16sin(12-degrees) = x-component = 3.33

16cos(12-degrees) = y-component = 15.65

Finally, let's include the negative sign on the x-component since we know the vector is in the second

quadrant.

Vector 2 is -3.33i+15.65j

Vector 3: 15.0m at 17.0-degrees clockwise from -y

1. The 15.0m line will be pointing 17-degrees clockwise from -y, meaning the vector will be in the third quadrant of the xy-plane (meaning both the x and y components will be negative).
2. We can create a right triangle and use trigonometry to find the legs of the right triangle (which will also be the x and y components of the vector). Using the 17-degree angle and the known hypotenuse of 15m, we can use the sine function to find the x-component and the cosine function to find the y-component.

sin(θ) = opposite/hypotenuse :: hypotenuse*sin(θ) = opposite (x-component)

cos(θ) = adjacent/hypotenuse :: hypotenuse*cos(θ) = adjacent (y-component)

15sin(17-degrees) = x-component = 4.39

15cos(17-degrees) = y-component = 14.34

Finally, let's include the negative sign on the x and y-components since we know the vector is in the third

quadrant.

Vector 3 is -4.39i-14.34j

Vector 4: 13.0m at 47.0-degrees counterclockwise from -y

1. The 13.0m line will be pointing 47-degrees counterclockwise from -y, meaning the vector will be in the fourth quadrant of the xy-plane (meaning the x component will be positive and the y component will be negative).
2. We can create a right triangle and use trigonometry to find the legs of the right triangle (which will also be the x and y components of the vector).
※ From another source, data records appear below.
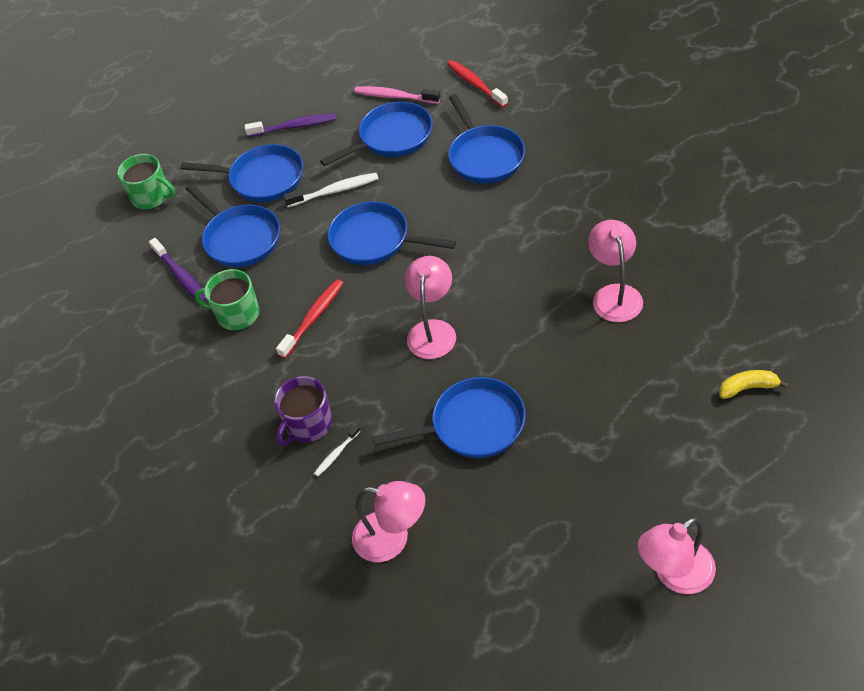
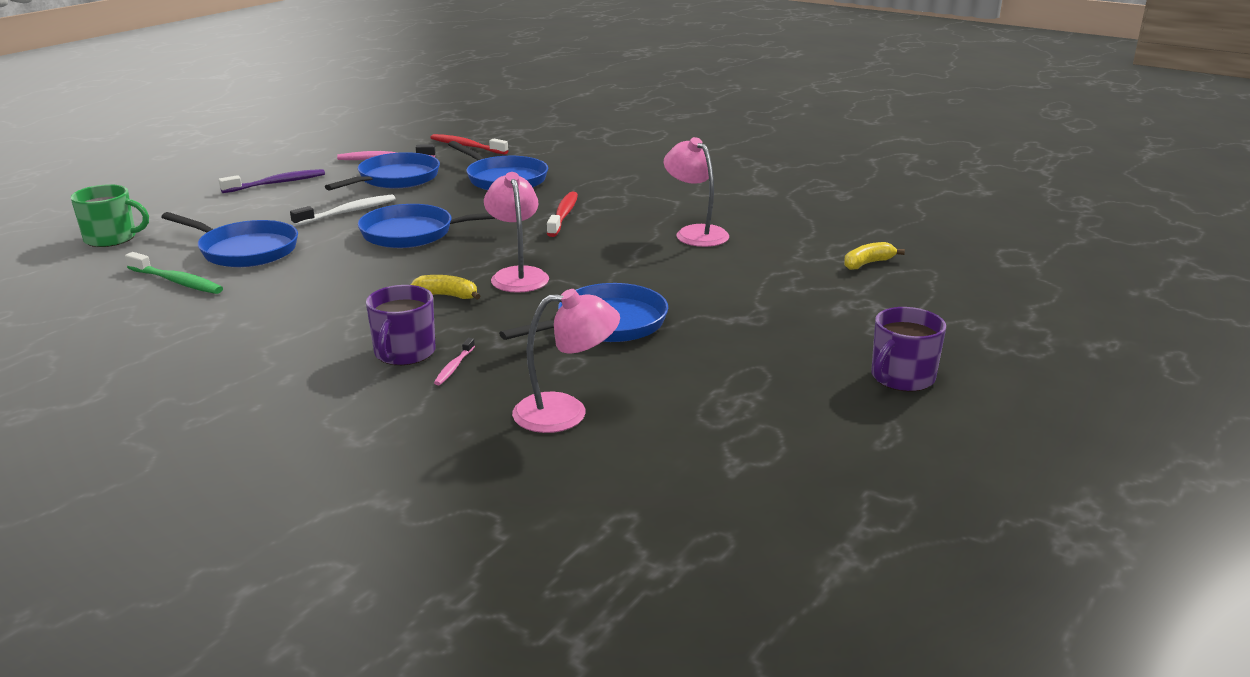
camera: 30 degrees left, 25 degrees down
(181, 276) = (177, 281): purple toothbrush -> green toothbrush
(237, 314) = (266, 296): green mug -> none
(262, 179) = (254, 214): blue pan -> none
(313, 318) = (368, 286): red toothbrush -> red toothbrush (563, 215)
(336, 454) = (454, 367): white toothbrush -> pink toothbrush
(367, 349) = (447, 296): none -> yellow banana
(674, 575) = (901, 378): pink lamp -> purple mug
Using the 47-degree angle and the known hypotenuse of 13m, we can use the sine function to find the x-component and the cosine function to find the y-component.

sin(θ) = opposite/hypotenuse :: hypotenuse*sin(θ) = opposite (x-component)

cos(θ) = adjacent/hypotenuse :: hypotenuse*cos(θ) = adjacent (y-component)

13sin(47-degrees) = x-component = 9.51

13cos(47-degrees) = y-component = 8.87

Finally, let's include the negative sign on the y-component since we know the vector is in the fourth

quadrant.

Vector 4 is 9.51i-8.87j

Vector 1 is 14.57i+8.76j

Vector 2 is -3.33i+15.65j

Vector 3 is -4.39i-14.34j

Now we can add all four vectors together:

(a) x-component: 14.57-3.33-4.39+9.51 = 16.36

(b) y-component: 8.76+15.65-14.34-8.87 = 1.2

Sum Vector: 16.36i + 1.2j

From here, we can find the magnitude of the vector by summing the squaring its components and taking the square root of that sum (Note: sqrt is meant to represent the square root)

(c) Magnitude: sqrt(16.36²+1.2²) = 4.19

We can also use the tangent trigonometric function to find the angle relative to +x axis. (Note that since the Sum Vector has a positive x and y-component, the vector is in the first quadrant and will have a positive angle) Let's say the angle between the vector and the +x axis is θ.

tan(θ) = opposite/adjacent = y-component/x-component

tan(θ) = 1.2/16.36

θ = tan^-1(1.2/16.36)

(d) θ = 4.20-degrees

Sanity check: The 4.20-degrees makes sense as the Sum Vector has a large x-component and small y-component, suggesting that the vector will be close to the x-axis and make an acute angle with the x-axis.